The prisoner was separated from Gray by a metal partition and could not see him but, according the leaked report could hear him shouting and banging himself around.
The Washington Post said that the anonymous Baltimore police investigator who had leaked the report to them asked them not to use the prisoner’s name, fearing that he would be the target of retaliation.
However, that prisoner – Donte Allen – came forward on Thursday and said he had made no such statement.
Also on Thursday, Baltimore police investigators sent a report to Mosby which revealed that footage from a grocery store video camera showed the police van had made a fourth stop not reported, and that the medical examiner had found that in addition to his other injuries Gray had a broken neck, and a wound to his head which matched a bolt in the rear of the van.
But Mosby said Friday that her own office had already obtained all of that information on their own.
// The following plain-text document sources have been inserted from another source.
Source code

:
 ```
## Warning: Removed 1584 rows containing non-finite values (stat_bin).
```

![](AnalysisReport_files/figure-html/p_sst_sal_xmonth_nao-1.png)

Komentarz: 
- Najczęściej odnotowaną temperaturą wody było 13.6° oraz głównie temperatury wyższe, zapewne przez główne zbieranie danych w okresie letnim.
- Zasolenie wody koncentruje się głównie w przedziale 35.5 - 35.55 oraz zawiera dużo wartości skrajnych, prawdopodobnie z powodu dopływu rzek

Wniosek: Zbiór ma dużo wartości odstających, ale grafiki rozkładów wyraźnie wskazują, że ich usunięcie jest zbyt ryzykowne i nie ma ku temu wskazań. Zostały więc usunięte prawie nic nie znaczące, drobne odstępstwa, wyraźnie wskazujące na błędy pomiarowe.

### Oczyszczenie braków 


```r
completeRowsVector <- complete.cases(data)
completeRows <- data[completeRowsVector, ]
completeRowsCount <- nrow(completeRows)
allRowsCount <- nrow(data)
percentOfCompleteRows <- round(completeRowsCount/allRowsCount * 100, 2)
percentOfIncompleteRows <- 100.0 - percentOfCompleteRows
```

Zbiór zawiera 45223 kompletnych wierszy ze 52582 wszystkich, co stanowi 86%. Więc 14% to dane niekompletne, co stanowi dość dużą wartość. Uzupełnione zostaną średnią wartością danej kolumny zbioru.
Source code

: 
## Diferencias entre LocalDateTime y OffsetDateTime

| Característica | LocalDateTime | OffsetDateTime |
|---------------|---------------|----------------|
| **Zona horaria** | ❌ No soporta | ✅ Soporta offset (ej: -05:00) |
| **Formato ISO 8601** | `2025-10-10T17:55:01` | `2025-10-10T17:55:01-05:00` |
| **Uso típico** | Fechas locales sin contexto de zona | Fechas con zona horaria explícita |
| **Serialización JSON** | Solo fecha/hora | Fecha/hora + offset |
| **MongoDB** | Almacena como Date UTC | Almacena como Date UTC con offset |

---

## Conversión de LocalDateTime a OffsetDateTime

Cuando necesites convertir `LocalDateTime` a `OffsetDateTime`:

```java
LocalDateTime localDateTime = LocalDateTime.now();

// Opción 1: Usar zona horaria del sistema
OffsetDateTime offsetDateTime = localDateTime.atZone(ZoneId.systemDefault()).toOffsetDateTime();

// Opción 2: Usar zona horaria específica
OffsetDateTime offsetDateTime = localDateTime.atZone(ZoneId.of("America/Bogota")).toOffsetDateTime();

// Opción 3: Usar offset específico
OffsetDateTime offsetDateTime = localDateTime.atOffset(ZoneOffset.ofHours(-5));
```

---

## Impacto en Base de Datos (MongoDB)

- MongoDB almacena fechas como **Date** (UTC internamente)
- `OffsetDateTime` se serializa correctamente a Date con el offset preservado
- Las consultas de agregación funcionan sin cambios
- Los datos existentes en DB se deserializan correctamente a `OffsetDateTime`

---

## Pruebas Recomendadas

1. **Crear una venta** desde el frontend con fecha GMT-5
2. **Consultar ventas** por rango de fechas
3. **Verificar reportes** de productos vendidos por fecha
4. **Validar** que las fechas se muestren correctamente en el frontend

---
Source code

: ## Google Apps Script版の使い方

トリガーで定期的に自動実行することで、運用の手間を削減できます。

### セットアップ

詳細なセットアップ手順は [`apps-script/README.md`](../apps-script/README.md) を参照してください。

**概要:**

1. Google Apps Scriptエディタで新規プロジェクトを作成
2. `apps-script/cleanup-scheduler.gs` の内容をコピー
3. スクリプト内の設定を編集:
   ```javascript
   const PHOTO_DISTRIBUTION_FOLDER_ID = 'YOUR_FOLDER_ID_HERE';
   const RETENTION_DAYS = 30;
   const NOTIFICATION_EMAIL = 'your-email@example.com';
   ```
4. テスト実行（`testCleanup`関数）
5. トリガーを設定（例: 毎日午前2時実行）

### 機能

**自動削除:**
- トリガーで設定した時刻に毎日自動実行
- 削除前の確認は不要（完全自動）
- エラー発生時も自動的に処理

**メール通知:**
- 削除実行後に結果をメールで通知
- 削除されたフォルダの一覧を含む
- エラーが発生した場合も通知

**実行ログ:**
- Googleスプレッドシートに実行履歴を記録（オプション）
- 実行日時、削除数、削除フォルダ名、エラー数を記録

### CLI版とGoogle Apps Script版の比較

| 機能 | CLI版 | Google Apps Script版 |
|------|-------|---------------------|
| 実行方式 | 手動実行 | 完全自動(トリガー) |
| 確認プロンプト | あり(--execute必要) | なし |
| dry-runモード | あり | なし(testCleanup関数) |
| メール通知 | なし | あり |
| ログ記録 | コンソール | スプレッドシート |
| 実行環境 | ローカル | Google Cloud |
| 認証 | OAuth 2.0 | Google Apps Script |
“The manner of death deemed homicide by the Maryland Medical Examiner is believed to be the result of a fatal injury that occurred while Mr. Gray was unrestrained by a seatbelt in custody of the Baltimore Police Department wagon.”
At the time of this filing, five of the six charged police officer were in custody.
Toward the end of the press conference Mosby acknowledged the protests and uprisings in response to Gray’s death, urging those who are angry or hurt to “channel that energy peacefully as we prosecute this case.”
Then, addressing Baltimore’s youth, she said: “I will seek justice on your behalf. This is a moment. This is your moment . . . You’re at the forefront of this cause and as young people, our time is now.”